The Holloway Prison beds
INMATES’ beds that were rescued from the former Holloway Prison for women are being stored to become an art trail to preserve the history of the now-demolished building.
Campaigner and Holloway resident Niki Gibbs, from the Beauty Out of Ashes group, is raising £1,200 to store 30 of the beds that were salvaged after the prison was closed in 2016 before being turned into Peabody flats. She hopes to turn them into a collaborative art project, involving former inmates of the prison.
Ms Gibbs said: “We had really brilliant access when Peabody first took over the site. I photographed all the graffiti in all the cells.
“Nothing was left in the prison other than the beds. It was cleared out so I wanted to rescue all the beds, but they weren’t prepared to unbolt all of them so they unbolted 30 for me. They gave 50 to a theatre company.
“These are precious items that could tell the story of the prison in a way that words can’t. It can provoke conversations; it can get people thinking. So we saved them.”
Niki Gibbs during her Brighton ride
She added that she wanted the prison to be remembered as a “legacy heritage space” rather than a brownfield site used for development.
The beds are currently being kept in a small storage container in Broxbourne. Ms Gibbs added “they’re having a holiday by the canal”. She’s fundraising to keep them in storage for two years to give herself time to organise the logistics of the heritage project.

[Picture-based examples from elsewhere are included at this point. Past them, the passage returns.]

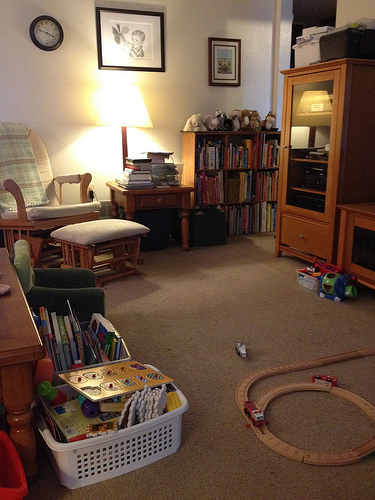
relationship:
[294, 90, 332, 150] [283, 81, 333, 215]
lamp reflection in glass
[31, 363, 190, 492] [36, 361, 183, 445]
laundry basket full of kids' stuff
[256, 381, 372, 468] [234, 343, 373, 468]
loop on track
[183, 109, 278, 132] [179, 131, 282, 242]
stuffed animals sitting on shelf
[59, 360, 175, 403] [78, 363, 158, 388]
puzzle has knobs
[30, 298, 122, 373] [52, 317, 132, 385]
books in bin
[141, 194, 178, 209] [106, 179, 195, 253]
drawer on end table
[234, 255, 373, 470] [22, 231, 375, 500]
toys on floor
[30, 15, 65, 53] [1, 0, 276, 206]
clock on wall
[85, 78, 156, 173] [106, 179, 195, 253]
lamp on end table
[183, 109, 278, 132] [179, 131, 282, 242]
stuffed animals on top of shelf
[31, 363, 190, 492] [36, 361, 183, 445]
laundry basket filled with kids' stuff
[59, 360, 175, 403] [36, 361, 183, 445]
puzzle on top of kids' stuff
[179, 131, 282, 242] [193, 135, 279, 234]
shelf full of books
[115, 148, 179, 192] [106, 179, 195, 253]
books on top of end table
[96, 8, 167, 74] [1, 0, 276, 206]
framed art on wall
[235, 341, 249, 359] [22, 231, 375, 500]
toy on floor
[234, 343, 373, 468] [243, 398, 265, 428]
track has train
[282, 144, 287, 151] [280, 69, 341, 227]
handle on door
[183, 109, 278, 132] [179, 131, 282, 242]
stuffed animals on shelf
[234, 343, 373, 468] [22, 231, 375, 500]
track on floor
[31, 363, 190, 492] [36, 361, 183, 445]
laundry basket holding kids' stuff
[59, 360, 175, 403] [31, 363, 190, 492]
puzzle on top of laundry basket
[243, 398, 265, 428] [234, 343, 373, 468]
train on track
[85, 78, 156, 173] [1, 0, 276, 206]
lamp against wall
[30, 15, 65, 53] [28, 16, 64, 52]
clock has frame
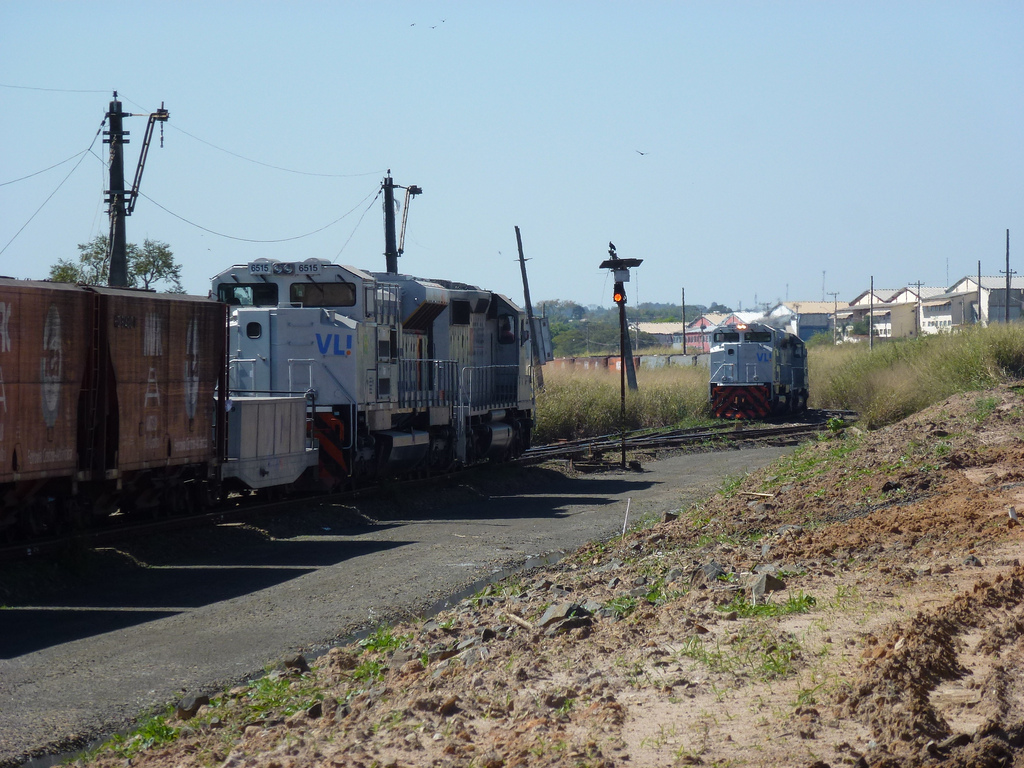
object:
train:
[707, 324, 808, 420]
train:
[0, 258, 553, 534]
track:
[0, 406, 859, 768]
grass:
[536, 365, 695, 431]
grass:
[821, 320, 1023, 425]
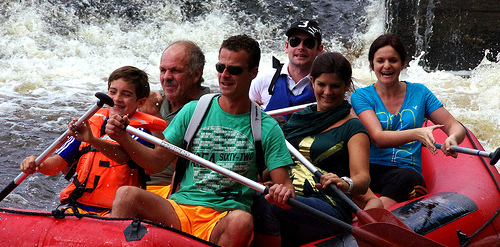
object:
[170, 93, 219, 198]
strap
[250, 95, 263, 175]
strap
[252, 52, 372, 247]
woman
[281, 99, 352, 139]
green scarf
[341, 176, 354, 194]
silver watch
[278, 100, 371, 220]
shirt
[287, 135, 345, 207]
gold leaf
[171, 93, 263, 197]
straps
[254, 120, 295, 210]
shoulder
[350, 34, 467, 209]
woman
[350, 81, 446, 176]
blue shirt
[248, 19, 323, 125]
man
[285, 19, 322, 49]
hat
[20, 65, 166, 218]
boy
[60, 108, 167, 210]
life vest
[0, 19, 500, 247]
group of people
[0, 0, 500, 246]
rafting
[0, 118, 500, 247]
red raft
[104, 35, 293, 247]
man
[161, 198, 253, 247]
yellow shorts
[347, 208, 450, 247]
bottoms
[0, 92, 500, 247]
paddles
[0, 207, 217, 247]
front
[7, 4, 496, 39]
waterfall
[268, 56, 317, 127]
life jacket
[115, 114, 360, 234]
pole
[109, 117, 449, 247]
paddle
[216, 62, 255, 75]
sunglasses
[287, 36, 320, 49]
sunglasses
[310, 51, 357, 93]
brown hair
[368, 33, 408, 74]
brown hair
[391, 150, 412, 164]
white writing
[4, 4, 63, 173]
water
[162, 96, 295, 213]
shirt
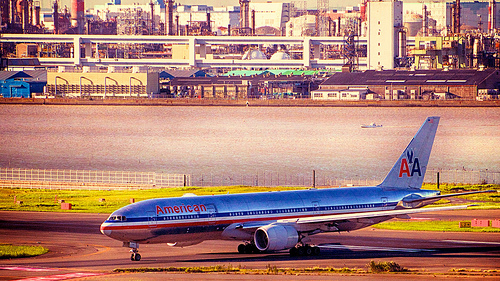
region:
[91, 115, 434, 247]
an airplane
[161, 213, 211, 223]
windows on the airplane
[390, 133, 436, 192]
the tail of the airplane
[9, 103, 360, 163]
the water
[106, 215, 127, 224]
the windshield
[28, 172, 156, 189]
the fence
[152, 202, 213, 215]
American sign on plane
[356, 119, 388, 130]
boat in the water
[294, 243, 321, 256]
wheels on the airplane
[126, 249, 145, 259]
the front wheels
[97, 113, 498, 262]
a large airplane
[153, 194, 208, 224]
the word american in red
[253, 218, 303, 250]
a large plane engine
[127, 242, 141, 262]
the front wheel of an plane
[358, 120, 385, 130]
a small motor boat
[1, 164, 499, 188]
a long white fence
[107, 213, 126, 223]
windsheild of a plane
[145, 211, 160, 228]
an airplane door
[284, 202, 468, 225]
the left plan wing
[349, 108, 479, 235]
the back of a plane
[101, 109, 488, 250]
An American Airlines plane on the runway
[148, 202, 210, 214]
The American Airlines logo on the plane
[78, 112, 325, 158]
Water behind the plane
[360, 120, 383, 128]
A boat on the water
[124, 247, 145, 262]
The front wheel of the plane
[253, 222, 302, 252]
The left engine on the plane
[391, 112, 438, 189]
The tail of the airplane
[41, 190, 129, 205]
Green grass by the airplane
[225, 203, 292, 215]
Windows on the airplane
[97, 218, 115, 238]
The nose of the airplane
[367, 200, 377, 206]
part of a plate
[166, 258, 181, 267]
part of a run way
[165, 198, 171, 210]
top of a plane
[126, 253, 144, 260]
wheel of a plane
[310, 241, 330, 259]
edge of a wheel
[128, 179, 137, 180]
part of a fence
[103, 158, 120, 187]
edge of a fence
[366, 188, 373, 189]
back of a plane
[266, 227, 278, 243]
part of an engine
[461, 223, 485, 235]
part of a field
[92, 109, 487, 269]
airplane on the runway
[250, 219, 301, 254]
engine of an airplane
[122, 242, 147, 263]
front landing gear of an airplane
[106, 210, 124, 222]
windshield of an airplane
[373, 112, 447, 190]
tail of an airplane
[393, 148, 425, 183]
logo on an airplane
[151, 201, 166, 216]
red letter painted on airplane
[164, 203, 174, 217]
red letter painted on airplane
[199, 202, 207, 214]
red letter painted on airplane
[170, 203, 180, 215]
red letter painted on airplane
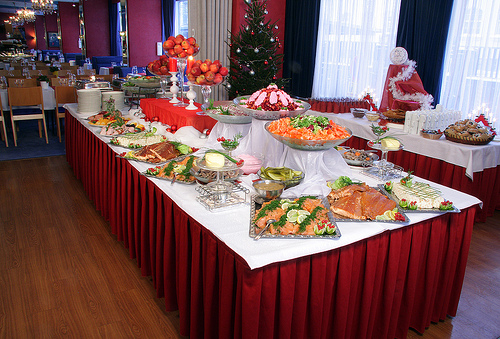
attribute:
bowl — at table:
[287, 137, 329, 155]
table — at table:
[59, 86, 475, 336]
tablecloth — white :
[74, 98, 471, 256]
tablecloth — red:
[58, 177, 468, 332]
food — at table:
[254, 199, 322, 231]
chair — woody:
[11, 78, 56, 142]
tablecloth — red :
[157, 200, 267, 322]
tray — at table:
[233, 182, 340, 252]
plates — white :
[75, 87, 103, 120]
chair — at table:
[8, 85, 48, 138]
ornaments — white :
[253, 48, 257, 52]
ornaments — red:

Her vision is to involve incarcerated women, artists and other organisations to repurpose the beds and then put them along an art trail, in public places or foyers of buildings.
“The subject matter is around criminal justice, but we shouldn’t close it down to people who haven’t been involved in that system. The idea is to raise awareness of women’s issues and in my view that could be anything because anybody can end up in prison,” she said.
To kickstart the fundraising campaign, Ms Gibbs cycled from London to Brighton and back in September. She said the ride to the coast was “long” but she “absolutely loved it”.
Beauty out of Ashes aims to create a home for women’s services in London as a legacy of HMP Holloway and the women who were imprisoned there.